(Plain-text document sources)
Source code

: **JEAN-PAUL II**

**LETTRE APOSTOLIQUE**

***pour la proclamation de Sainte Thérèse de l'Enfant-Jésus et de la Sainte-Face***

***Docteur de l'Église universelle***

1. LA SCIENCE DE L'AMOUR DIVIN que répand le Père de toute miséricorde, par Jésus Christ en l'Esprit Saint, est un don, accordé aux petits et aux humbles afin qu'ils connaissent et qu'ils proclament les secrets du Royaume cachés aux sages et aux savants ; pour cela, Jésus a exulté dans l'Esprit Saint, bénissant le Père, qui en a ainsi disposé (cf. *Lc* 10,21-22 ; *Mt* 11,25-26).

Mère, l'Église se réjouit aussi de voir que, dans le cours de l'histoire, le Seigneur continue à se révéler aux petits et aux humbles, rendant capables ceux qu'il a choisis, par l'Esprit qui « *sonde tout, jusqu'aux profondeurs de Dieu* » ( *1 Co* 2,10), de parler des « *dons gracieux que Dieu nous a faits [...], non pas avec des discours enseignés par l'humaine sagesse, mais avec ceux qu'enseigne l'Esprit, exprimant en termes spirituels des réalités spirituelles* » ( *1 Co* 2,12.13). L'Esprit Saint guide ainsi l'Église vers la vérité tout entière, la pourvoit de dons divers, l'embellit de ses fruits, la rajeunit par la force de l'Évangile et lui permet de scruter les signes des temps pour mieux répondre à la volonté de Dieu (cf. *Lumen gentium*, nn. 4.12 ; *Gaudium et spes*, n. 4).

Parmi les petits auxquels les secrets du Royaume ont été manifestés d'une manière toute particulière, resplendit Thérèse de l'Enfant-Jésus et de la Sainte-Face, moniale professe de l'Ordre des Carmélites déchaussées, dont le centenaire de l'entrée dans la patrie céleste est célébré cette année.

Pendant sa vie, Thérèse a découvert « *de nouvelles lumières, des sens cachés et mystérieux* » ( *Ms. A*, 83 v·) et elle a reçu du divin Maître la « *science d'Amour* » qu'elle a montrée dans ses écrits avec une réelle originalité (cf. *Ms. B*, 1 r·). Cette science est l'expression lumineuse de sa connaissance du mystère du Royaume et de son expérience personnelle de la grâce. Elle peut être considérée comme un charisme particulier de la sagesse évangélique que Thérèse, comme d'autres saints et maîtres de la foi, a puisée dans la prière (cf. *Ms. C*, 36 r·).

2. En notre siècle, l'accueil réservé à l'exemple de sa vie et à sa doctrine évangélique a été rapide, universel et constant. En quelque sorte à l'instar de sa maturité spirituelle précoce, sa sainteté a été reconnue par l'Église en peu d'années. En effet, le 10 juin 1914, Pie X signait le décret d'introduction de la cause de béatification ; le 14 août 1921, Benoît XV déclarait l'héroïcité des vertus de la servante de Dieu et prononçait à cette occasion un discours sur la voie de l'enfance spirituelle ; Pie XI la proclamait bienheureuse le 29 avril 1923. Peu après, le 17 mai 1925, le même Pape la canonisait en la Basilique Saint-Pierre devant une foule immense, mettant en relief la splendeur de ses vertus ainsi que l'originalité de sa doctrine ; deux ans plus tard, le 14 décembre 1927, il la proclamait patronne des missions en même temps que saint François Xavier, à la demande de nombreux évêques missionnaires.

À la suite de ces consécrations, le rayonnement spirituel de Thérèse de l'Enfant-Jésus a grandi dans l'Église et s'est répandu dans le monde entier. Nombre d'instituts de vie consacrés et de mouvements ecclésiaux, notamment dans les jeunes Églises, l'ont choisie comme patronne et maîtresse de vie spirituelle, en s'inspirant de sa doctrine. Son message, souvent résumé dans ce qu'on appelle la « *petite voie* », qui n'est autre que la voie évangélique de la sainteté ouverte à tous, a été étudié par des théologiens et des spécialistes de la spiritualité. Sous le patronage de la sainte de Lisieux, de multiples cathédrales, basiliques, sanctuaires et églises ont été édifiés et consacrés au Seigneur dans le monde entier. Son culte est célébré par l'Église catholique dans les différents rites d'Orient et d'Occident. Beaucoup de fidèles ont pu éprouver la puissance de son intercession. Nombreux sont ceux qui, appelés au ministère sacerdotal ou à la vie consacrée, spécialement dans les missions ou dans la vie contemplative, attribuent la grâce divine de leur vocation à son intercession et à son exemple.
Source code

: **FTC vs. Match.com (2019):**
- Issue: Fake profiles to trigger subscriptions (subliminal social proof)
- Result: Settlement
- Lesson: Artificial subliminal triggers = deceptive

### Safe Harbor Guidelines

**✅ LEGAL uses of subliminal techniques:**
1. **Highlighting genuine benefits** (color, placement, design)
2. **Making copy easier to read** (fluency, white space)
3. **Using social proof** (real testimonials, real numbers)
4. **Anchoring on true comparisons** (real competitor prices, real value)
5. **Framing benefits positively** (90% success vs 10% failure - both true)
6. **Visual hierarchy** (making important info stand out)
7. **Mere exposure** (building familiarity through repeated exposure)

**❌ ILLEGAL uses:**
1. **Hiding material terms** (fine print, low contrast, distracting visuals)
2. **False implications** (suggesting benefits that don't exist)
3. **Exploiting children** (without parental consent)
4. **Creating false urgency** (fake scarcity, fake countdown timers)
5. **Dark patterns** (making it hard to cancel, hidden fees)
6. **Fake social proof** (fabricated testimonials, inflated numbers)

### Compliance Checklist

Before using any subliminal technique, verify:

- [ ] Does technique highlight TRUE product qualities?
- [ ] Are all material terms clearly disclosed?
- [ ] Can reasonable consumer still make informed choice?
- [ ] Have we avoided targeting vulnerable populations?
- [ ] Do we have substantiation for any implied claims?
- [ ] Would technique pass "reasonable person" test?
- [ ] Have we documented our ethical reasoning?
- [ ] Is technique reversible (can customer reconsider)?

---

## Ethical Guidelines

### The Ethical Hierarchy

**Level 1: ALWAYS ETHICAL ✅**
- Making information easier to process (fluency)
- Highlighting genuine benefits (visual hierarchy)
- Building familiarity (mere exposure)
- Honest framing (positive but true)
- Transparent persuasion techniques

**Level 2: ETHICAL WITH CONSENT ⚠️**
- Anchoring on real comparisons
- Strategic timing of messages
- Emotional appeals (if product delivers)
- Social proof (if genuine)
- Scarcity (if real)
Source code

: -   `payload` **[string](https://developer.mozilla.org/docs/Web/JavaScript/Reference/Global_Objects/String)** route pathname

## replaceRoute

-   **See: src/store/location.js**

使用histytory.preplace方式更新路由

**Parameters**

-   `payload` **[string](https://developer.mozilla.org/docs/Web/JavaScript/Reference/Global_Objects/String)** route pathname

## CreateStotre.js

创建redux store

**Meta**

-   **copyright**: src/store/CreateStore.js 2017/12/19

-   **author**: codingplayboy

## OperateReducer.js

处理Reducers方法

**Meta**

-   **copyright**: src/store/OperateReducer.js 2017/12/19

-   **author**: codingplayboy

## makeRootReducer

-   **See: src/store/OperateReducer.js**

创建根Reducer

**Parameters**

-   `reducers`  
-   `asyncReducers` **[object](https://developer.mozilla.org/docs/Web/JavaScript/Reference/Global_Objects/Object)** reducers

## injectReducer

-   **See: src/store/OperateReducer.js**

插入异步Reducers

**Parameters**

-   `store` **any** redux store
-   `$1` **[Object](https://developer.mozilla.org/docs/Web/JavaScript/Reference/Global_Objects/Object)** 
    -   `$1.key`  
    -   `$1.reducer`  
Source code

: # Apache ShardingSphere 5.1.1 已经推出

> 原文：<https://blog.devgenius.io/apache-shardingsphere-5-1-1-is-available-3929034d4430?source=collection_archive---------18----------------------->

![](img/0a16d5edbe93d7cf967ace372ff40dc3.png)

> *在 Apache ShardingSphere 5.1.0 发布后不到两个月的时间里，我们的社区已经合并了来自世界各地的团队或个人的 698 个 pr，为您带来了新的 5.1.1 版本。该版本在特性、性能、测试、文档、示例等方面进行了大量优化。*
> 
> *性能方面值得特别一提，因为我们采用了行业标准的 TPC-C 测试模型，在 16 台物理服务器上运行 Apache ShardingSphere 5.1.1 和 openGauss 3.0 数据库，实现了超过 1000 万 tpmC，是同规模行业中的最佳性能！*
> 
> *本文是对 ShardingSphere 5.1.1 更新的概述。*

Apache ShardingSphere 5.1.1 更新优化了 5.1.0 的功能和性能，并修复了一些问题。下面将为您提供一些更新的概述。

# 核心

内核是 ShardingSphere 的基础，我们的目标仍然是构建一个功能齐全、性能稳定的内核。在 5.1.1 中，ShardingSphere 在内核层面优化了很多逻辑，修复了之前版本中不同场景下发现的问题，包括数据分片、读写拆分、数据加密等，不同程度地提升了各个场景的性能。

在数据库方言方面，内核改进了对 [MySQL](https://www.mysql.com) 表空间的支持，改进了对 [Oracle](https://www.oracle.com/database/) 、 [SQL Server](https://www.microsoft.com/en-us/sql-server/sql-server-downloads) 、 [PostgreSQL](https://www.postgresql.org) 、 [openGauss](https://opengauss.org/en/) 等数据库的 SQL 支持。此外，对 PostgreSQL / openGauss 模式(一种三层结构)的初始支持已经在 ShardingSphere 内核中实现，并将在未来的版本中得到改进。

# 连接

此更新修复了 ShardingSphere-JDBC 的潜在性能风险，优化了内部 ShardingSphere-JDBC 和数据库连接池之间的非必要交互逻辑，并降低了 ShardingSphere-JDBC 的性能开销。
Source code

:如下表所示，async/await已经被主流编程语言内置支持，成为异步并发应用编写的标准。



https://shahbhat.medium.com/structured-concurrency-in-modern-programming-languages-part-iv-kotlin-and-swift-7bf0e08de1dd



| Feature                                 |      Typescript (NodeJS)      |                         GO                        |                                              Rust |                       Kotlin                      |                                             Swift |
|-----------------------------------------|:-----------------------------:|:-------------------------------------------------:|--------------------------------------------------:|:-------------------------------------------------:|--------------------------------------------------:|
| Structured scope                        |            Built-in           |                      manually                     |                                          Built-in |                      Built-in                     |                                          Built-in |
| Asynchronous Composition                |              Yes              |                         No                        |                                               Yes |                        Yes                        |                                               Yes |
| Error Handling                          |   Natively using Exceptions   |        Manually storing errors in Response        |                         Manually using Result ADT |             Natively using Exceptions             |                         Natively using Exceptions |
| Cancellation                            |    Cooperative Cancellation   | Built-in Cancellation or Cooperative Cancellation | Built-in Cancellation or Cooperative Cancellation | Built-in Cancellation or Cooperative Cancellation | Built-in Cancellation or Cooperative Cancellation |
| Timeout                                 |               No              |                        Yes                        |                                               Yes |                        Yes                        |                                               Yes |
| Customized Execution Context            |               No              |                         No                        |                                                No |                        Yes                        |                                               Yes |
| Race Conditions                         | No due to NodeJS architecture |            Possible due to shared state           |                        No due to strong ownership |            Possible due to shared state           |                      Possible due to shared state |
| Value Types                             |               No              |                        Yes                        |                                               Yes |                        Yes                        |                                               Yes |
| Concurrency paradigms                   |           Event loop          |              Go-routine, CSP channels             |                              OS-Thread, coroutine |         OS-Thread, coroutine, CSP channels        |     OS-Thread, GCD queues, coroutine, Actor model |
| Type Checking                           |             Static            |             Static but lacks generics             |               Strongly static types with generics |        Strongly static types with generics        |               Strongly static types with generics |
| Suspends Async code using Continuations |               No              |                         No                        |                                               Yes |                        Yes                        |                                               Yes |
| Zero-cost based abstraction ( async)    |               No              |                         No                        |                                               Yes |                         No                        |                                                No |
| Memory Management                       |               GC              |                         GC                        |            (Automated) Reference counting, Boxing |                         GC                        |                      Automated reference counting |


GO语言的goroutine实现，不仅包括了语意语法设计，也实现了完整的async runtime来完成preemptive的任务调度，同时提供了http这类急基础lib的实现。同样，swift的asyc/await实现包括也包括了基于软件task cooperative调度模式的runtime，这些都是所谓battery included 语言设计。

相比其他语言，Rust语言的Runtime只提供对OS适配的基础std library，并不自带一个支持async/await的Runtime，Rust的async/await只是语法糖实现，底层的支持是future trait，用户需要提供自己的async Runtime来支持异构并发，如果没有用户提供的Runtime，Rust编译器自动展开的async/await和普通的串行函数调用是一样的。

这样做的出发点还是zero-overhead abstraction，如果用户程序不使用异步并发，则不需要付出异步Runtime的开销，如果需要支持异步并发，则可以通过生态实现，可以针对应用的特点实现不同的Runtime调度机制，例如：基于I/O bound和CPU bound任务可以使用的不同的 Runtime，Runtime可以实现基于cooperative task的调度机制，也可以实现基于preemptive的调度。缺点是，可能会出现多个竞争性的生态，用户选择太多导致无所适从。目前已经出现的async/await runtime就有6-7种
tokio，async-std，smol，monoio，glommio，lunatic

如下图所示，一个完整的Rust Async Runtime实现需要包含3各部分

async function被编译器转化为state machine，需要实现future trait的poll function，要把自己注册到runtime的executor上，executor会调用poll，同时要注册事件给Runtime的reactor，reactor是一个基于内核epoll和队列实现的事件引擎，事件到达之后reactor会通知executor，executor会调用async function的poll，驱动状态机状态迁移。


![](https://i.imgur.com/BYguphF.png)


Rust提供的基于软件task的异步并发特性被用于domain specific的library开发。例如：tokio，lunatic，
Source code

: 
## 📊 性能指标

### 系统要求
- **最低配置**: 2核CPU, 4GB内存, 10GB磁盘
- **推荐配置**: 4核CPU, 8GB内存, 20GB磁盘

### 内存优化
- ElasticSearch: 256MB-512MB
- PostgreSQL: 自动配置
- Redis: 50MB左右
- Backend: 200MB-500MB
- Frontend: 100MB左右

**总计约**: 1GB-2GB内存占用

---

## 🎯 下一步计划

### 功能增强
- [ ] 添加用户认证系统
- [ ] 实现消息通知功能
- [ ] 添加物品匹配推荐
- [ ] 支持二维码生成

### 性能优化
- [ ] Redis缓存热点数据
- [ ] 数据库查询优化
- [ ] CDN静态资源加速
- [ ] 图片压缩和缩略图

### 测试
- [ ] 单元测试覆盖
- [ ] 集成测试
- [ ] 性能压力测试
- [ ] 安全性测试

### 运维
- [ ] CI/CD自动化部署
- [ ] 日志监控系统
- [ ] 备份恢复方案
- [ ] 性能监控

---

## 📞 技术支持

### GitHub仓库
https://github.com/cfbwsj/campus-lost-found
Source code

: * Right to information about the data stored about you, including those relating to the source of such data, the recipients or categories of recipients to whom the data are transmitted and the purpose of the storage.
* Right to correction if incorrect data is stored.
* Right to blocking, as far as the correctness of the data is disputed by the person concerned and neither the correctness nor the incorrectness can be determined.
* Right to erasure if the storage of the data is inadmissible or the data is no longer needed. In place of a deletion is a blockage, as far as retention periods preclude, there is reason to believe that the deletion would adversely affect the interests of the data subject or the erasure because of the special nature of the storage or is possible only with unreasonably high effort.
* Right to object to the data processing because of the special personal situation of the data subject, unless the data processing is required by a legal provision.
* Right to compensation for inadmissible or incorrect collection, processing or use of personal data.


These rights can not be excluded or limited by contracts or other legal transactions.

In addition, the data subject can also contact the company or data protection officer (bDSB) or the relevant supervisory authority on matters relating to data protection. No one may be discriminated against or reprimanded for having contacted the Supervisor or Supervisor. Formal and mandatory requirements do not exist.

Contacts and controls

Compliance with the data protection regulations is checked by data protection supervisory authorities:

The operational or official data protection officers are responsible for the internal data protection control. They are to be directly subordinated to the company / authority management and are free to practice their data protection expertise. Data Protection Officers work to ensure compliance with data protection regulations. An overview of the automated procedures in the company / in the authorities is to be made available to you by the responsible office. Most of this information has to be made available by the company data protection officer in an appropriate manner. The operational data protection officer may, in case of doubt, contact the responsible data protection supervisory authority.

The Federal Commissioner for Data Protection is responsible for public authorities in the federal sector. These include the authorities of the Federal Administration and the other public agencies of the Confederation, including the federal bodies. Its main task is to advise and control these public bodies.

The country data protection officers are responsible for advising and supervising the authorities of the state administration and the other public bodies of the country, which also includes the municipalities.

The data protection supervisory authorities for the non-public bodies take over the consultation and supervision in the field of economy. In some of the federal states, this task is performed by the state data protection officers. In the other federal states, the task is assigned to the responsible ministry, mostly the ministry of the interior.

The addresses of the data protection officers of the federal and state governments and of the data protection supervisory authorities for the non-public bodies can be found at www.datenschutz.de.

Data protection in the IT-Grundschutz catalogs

◆ **WORK TASK**
Please retype the records word for word, beginning at the very first line and stopping after the line that contains "de l'Église universelle***".

◆ **SOLUTION TO THIS EXERCISE**
Source code

: **JEAN-PAUL II**

**LETTRE APOSTOLIQUE**

***pour la proclamation de Sainte Thérèse de l'Enfant-Jésus et de la Sainte-Face***

***Docteur de l'Église universelle***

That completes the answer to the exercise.